Monday, April 19

Scratch my face with anvil hands
Communication, it seems, like most things, is cyclical. You have periods where you communicate with others easily, taking comfort that your interactions seem to be on the same wavelength. And then you have periods where it's like your words, intentions, and actions and their ears and eyes exist on a different plane, prohibiting full understanding and fostering frustration.

Phil and I have been struggling with miscommunication lately, and it's driving me crazy. He gets really snippy and annoyed with me, and I have no idea why, so I get snippy back and we end up having a conversational meltdown. He told me last night that he was annoyed with me because when I came home from work, I seemed like I was in a bad mood. This was probably because I was feeling pretty crappy (this sinus infection is getting worse), but I was in a fairly congenial mood -- despite what my face, bogged down by cold medicine, might have said. Billy and Jimmy were over, and when I walked in, apparently I seemed like I was annoyed. But Phil is constantly telling me that I always come in looking pissed off when his friends are there. I guess he thinks they will be offended if I don't come in and do cartwheels at the sight of them or something. In reality, I didn't know anybody was at my apartment, and I felt like shit, so I probably looked like I felt like shit the nanosecond I came into the door.

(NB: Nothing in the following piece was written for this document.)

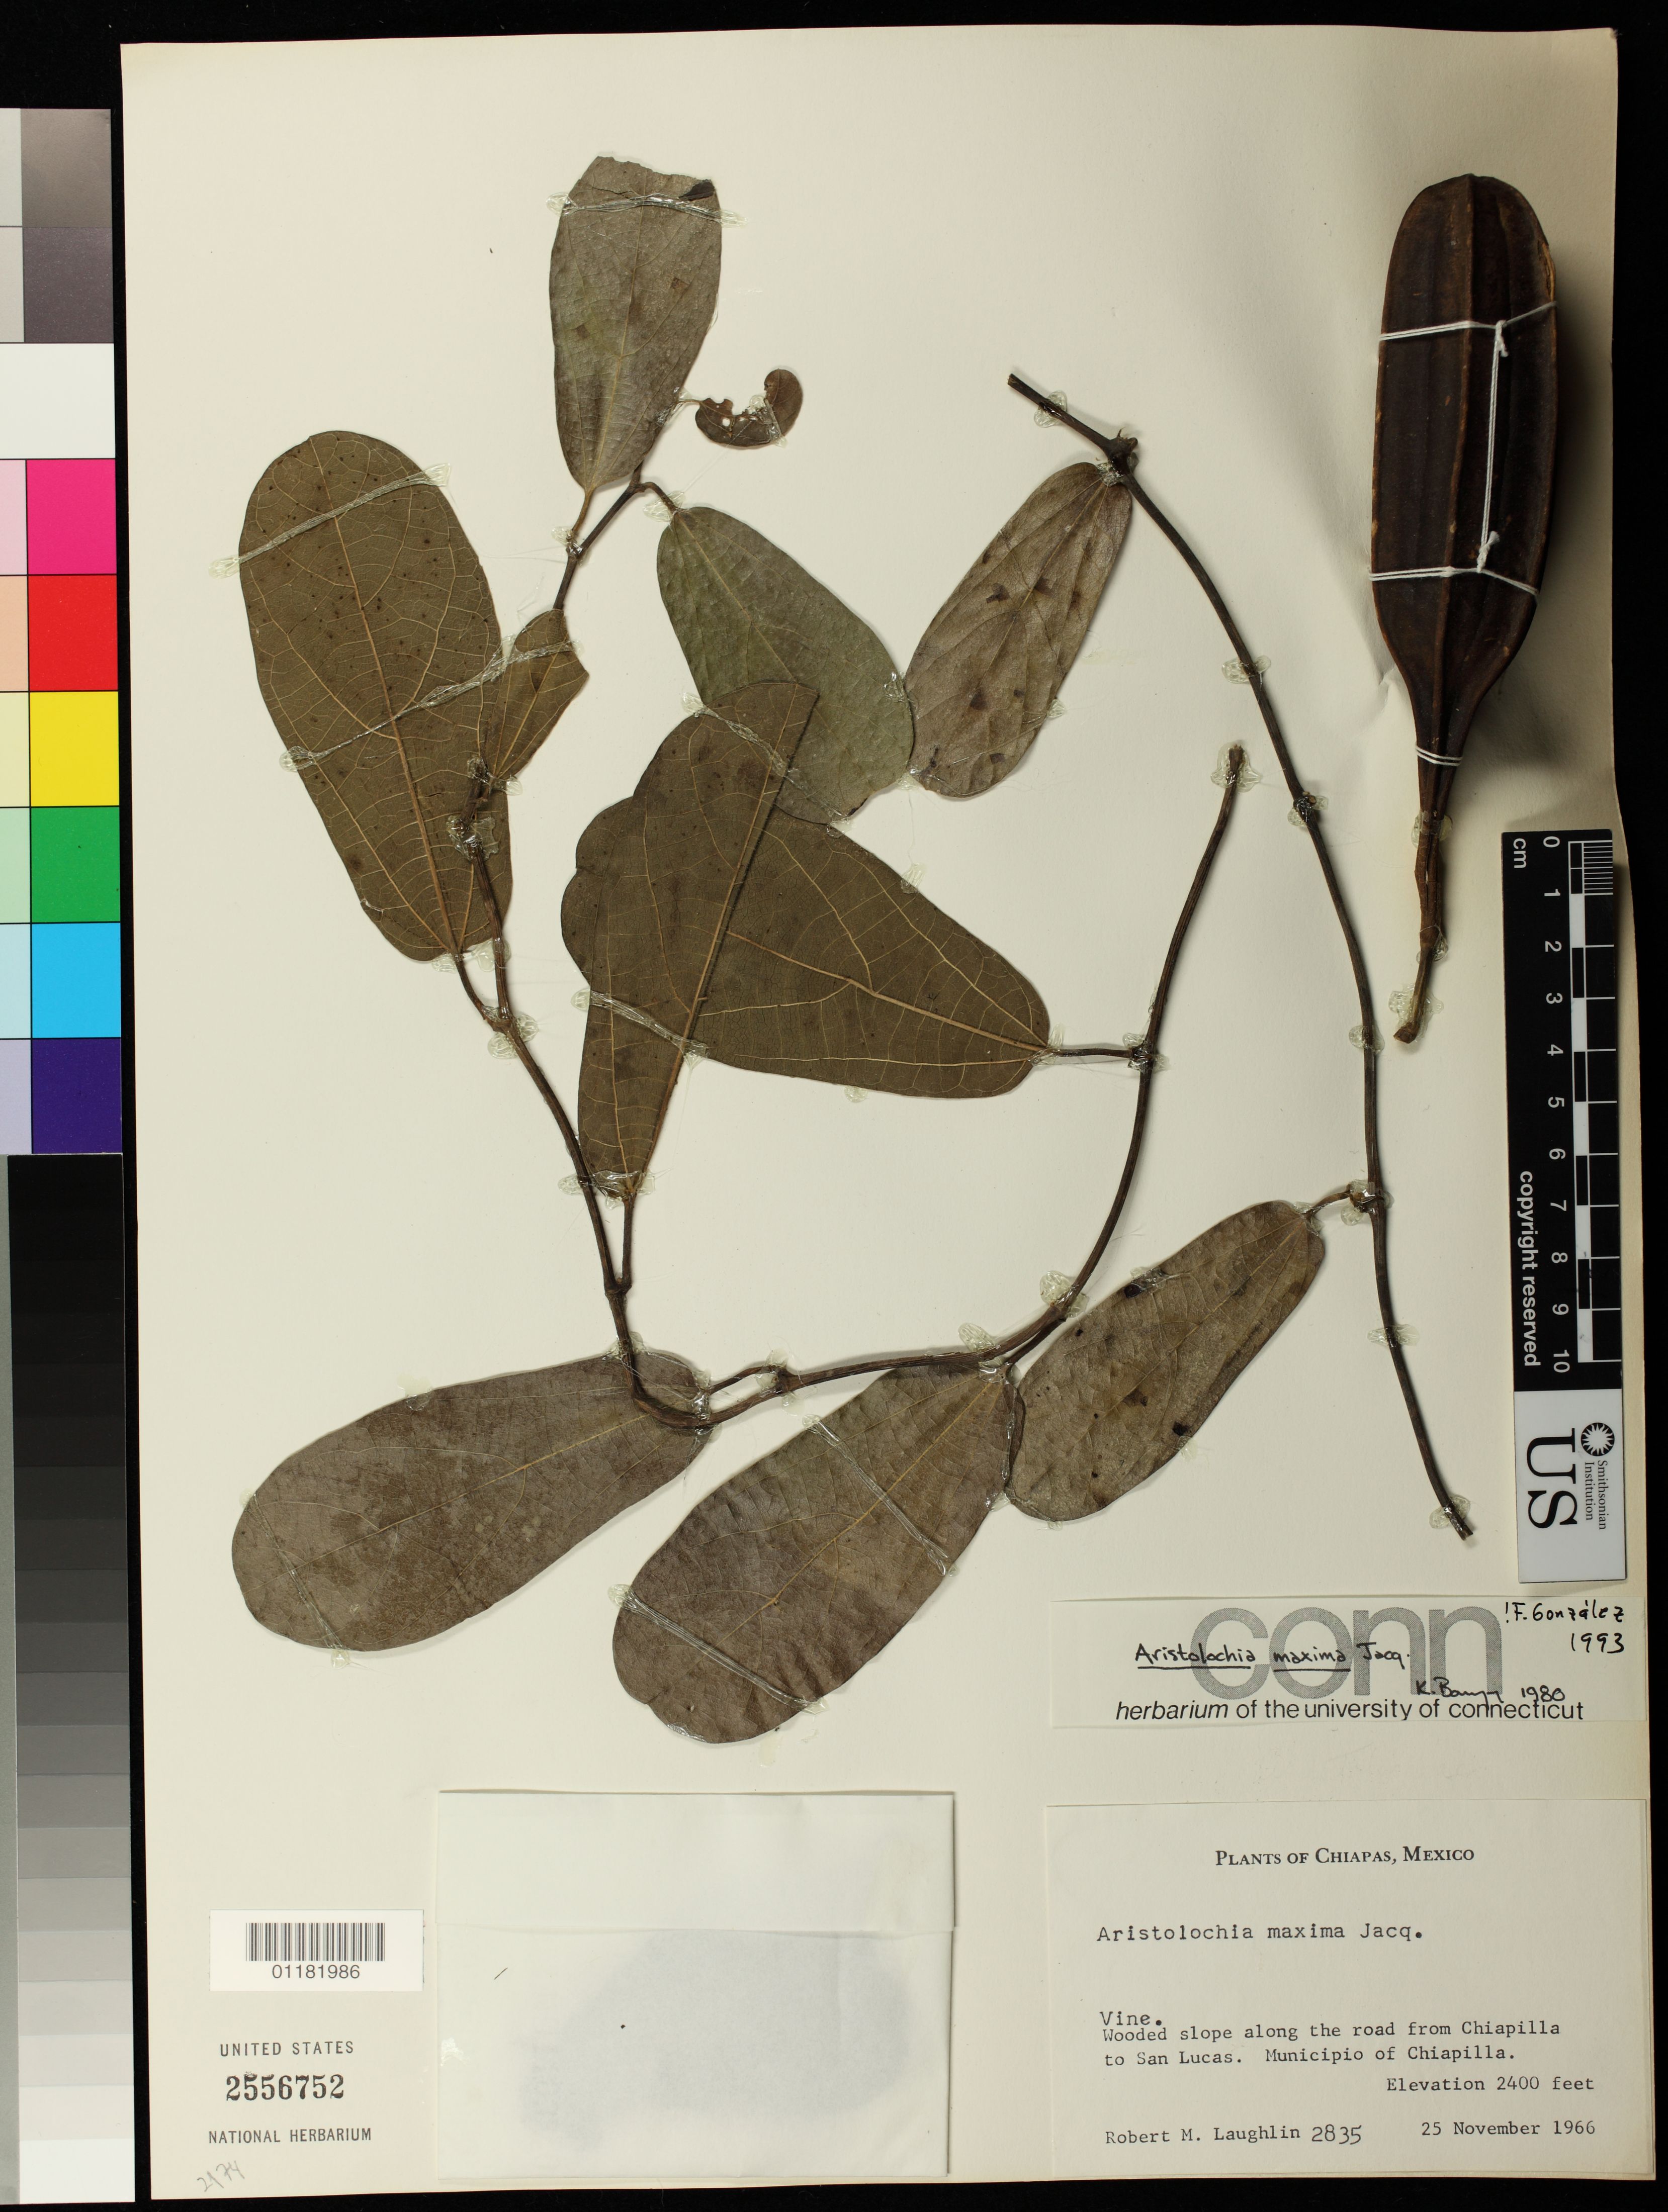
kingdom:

It's really frustrating because when I go over to his friends' houses, they don't jump up and shake my hand and offer me cigars to make me feel welcome. I figured we were past all that, and could just come in without formal salutations and whatnot. But this happens at least once or twice a month. I come home, Phil acts weird toward me, and later I learn that both he and his pals thought I was pissed that they were there. What the hell? So I told Phil from now on to call me ahead of time if we have company so I can put on a clown face and maybe pick up a cake or something at Bi/Lo to prove, once and for all, that I'm not in a bad mood!